Extrait du document |
◇ ◇ ◇ ◇ ◇ ◇ ◇
6. En quatrième lieu, Mme A n'apporte aucun élément, en dehors de son propre récit, de nature à établir la réalité des risques qu'elle déclare encourir en cas de retour dans son pays d'origine et liés aux violences conjugales dont elle aurait été victime et à son activité de prostitution forcée, alors que sa demande de réexamen de sa demande d'asile a été rejetée par l'Office français de protection des réfugiés et des apatrides (OFPRA). Si elle évoque la note de l'OFPRA en date du 6 avril 2018 relatif aux femmes victimes de violences conjugales en Géorgie, ce document à caractère général ne permet pas d'établir qu'elle serait actuellement et personnellement exposée à de tels risques. Dans ces conditions, le moyen tiré de la méconnaissance des articles 2 et 3 de la convention européenne de sauvegarde des droits de l'homme et des libertés fondamentales doit être écarté.

7. En cinquième lieu, il ressort de l'arrêté attaqué que pour prononcer à l'encontre de Mme A une interdiction de retour sur le territoire français d'une durée de deux ans, le préfet de la Haute-Savoie a pris en compte l'ensemble des critères mentionnés par l'article L. 612-10 du code de l'entrée et du séjour des étrangers et du droit d'asile. Le fait qu'il n'ait pas mentionné la présence de sa fille est sans incidence, cet élément ne remettant pas en cause le fait que l'intéressée n'a pas d'attaches sur le territoire français en dehors de sa propre cellule familiale. Cette décision n'est donc entachée d'aucun défaut de motivation.

8. En sixième lieu, Mme A n'est présente sur le territoire français que depuis un an. Elle ne fait état d'aucun lien sur le territoire français en dehors de sa propre cellule familiale composée de sa fille, tandis qu'elle n'établit pas être dépourvue d'attaches dans son pays d'origine où elle a vécu la majeure partie de sa vie. De plus, l'intéressée a fait l'objet d'une précédente mesure d'éloignement le 1er août 2019, qu'elle a exécutée. Ainsi, en dépit du fait qu'elle ne constitue pas une menace pour l'ordre public, c'est à bon droit que le préfet a prononcé à son encontre une interdiction de retour d'une durée de deux ans.
◇ ◇ ◇ ◇ ◇ ◇ ◇
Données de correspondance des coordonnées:

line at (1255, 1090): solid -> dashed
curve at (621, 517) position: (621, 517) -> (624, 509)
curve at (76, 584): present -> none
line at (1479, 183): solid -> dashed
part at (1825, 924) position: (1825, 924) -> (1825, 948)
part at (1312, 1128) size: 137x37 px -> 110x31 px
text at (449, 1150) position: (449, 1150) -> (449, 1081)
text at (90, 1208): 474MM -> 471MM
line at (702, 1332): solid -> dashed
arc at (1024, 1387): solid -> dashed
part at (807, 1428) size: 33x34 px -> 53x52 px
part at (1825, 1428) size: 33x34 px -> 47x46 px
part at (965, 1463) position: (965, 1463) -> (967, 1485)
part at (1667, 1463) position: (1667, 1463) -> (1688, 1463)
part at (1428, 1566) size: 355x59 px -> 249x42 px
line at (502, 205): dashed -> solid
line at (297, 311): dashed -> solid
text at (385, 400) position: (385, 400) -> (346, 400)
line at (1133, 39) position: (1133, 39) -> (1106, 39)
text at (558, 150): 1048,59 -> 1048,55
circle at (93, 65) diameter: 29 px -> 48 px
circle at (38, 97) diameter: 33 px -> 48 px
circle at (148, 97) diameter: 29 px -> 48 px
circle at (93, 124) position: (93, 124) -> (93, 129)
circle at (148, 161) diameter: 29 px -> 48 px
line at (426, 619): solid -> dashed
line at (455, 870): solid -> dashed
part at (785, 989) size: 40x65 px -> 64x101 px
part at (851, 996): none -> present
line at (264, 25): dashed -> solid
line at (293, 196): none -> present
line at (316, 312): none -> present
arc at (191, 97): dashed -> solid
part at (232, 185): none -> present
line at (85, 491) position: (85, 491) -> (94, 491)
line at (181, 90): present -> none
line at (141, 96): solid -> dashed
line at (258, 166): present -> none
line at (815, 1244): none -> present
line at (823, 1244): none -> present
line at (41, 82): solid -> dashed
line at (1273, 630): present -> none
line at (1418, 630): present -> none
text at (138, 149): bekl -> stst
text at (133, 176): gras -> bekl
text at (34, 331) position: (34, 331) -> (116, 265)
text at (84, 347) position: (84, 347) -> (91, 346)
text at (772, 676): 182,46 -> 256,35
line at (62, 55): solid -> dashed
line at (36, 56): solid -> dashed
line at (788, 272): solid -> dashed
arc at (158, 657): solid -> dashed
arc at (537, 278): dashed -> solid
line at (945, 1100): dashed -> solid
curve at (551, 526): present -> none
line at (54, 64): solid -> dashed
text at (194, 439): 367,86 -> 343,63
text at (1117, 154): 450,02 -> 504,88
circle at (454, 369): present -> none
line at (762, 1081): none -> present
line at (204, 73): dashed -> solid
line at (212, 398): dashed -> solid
◇ ◇ ◇ ◇ ◇ ◇ ◇
Consigne A | Relevez, dans l'extrait de décision, les formules ordinales qui ouvrent les paragraphes numérotés.
Consigne B | Dans l'extrait de décision, reprenez tout le passage depuis « 6. En quatrième » jusqu'à « doit être écarté. », en substituant « Arménie » à « Géorgie ».
Consigne C |
Répondez à ces questions d'après l'extrait de décision :
(i) De quand date la note de l'OFPRA relative aux femmes victimes de violences conjugales ?
(ii) Quelle est la durée de l'interdiction de retour prononcée contre Mme A ?
(iii) À quelle date Mme A a-t-elle fait l'objet d'une précédente mesure d'éloignement ?

Réponse rédigée A |
En quatrième lieu
En cinquième lieu
En sixième lieu

Réponse rédigée B |
6. En quatrième lieu, Mme A n'apporte aucun élément, en dehors de son propre récit, de nature à établir la réalité des risques qu'elle déclare encourir en cas de retour dans son pays d'origine et liés aux violences conjugales dont elle aurait été victime et à son activité de prostitution forcée, alors que sa demande de réexamen de sa demande d'asile a été rejetée par l'Office français de protection des réfugiés et des apatrides (OFPRA). Si elle évoque la note de l'OFPRA en date du 6 avril 2018 relatif aux femmes victimes de violences conjugales en Arménie, ce document à caractère général ne permet pas d'établir qu'elle serait actuellement et personnellement exposée à de tels risques. Dans ces conditions, le moyen tiré de la méconnaissance des articles 2 et 3 de la convention européenne de sauvegarde des droits de l'homme et des libertés fondamentales doit être écarté.

Réponse rédigée C |
(i) Du 6 avril 2018.
(ii) Deux ans.
(iii) Le 1er août 2019.